Chantal Francoeur

From radio to audio while exploring journalistic formats
MP3 sound work

Radio reporters collect field sounds, ambient sounds, rich silences, and oral discourses. They put them together in order to tell a story, to create an impression. While this is an organic experience for both the reporter and the audience, media convergence changes that organic moment. Recent ethnographic works in media institutions show that more and more newsrooms are composed of multi-platform journalists, who feed TV, web and radio. In most instances, it means that radio journalists must use TV data for their radio stories. Since TV is the heaviest media to serve, requiring images and audio, it becomes the definer of journalistic methods. The logic behind convergence is that radio and web can utilize audio, clips and images from TV data. Radio then becomes a second-class media. Convergence leads to a degraded sound quality and less and less ambiance sounds for radio stories resulting in deteriorated sound experience for radio listeners. Convergence might be approached differently. It could be built around sounds, images, and/or text allowing audio journalists to feed all the platforms with their sounds. Video and text journalists could do the same with their media. Then the specificity, richness and unique experience of sound would be preserved and enhanced. Approaching radio journalism as audio journalism would also open up the rigid radio news stories formats allowing for the exploration of new ways of telling journalistic stories. From radio to audio while exploring journalistic formats suggests just that.  It is an audio piece made of journalists’ voices and newsroom sounds.

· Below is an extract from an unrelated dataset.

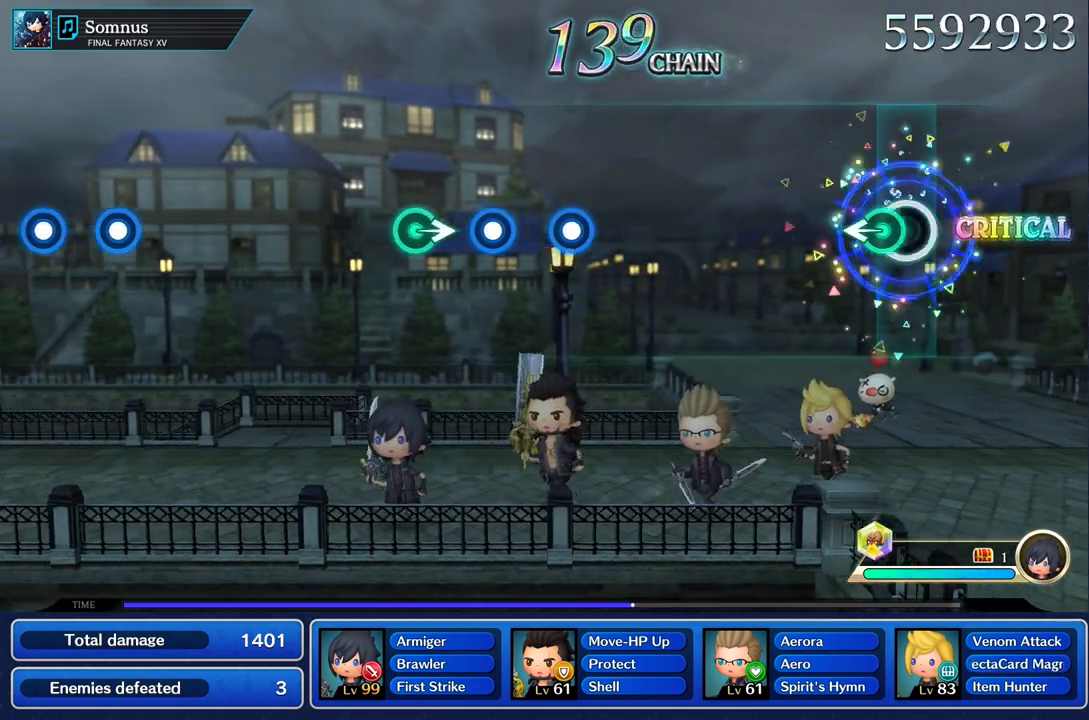
{"buttons": [], "left_stick": "center", "right_stick": "center", "events": [[100, "left_stick", "left"], [217, "left_stick", "center"]]}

Sounds and voices composing the piece were gathered in the field and edited in studio. In this collage, listeners hear reporters’ worries about the loss of radio journalism and radio-rich personality. Listeners also experience what new journalistic audio stories might be and how they might sound. The format of the audio piece questions traditional formats of radio news stories. The piece illustrates the boundary between radio journalism and audio journalism. It suggests a beginning of new journalistic formatting. It is also a site of experience for the listeners. Audio art and ethnography are brought together and articulate new modes of inquiry. The audio piece questions journalistic cultural practices like convergence and rigid ways of formatting news stories.

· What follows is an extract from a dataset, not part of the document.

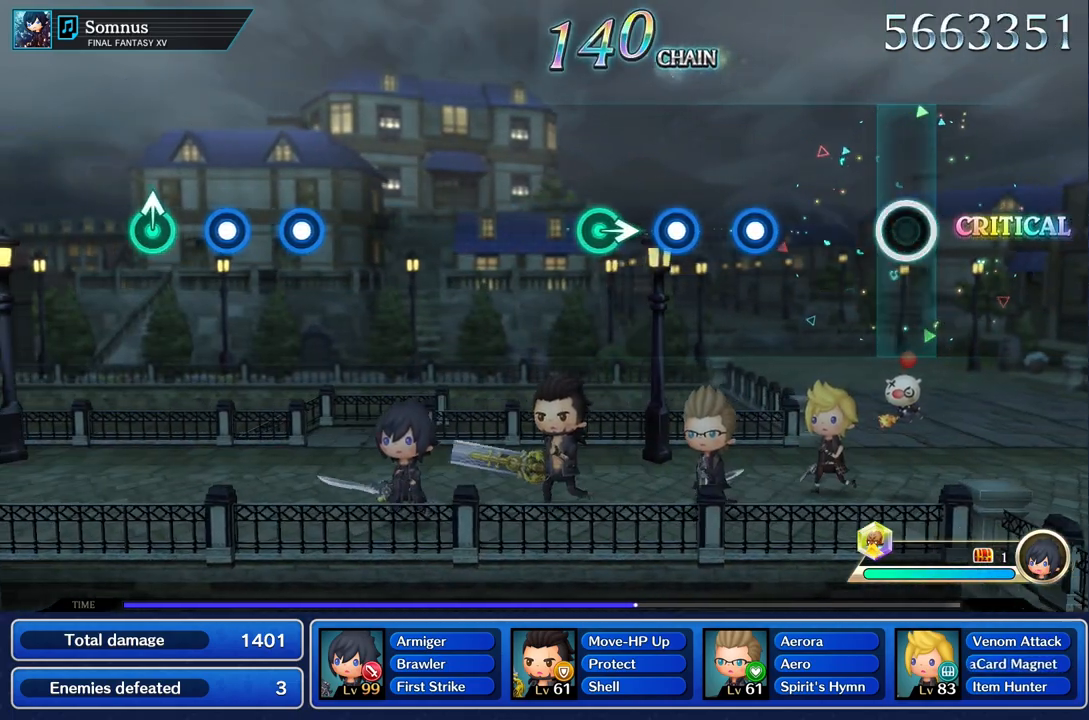
{"buttons": ["R1"], "left_stick": "center", "right_stick": "center", "events": [[434, "R1", "down"]]}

The sounds and voices for From radio to audio while exploring journalistic formats were collected while doing ethnographic work in the Radio-Canada new converged newsroom in winter of 2010. The purpose of the ethnographic work was to document what convergence meant for the national public broadcaster. It led to a doctoral thesis called “Choc des cultures, contre discours et adaptation: l’intégration, le régime de vérité radio-canadien” successfully defended in April 2011.
Chantal Francoeur knows Radio-Canada newsroom very well. Before practicing ethnography in it, she has worked as a radio reporter for 17 years. She has created stories for a wide range of programs, including the news, public affairs shows, science and technology forums and investigative special reports. She has produced both short and long stories and done national and international live reports. Her academic researches have lead her to question rigid journalistic formats.

From radio to audio while exploring journalistic formats focuses on her own community of practice, radio journalists. It delves into a rich site of cultural production, the national public broadcaster.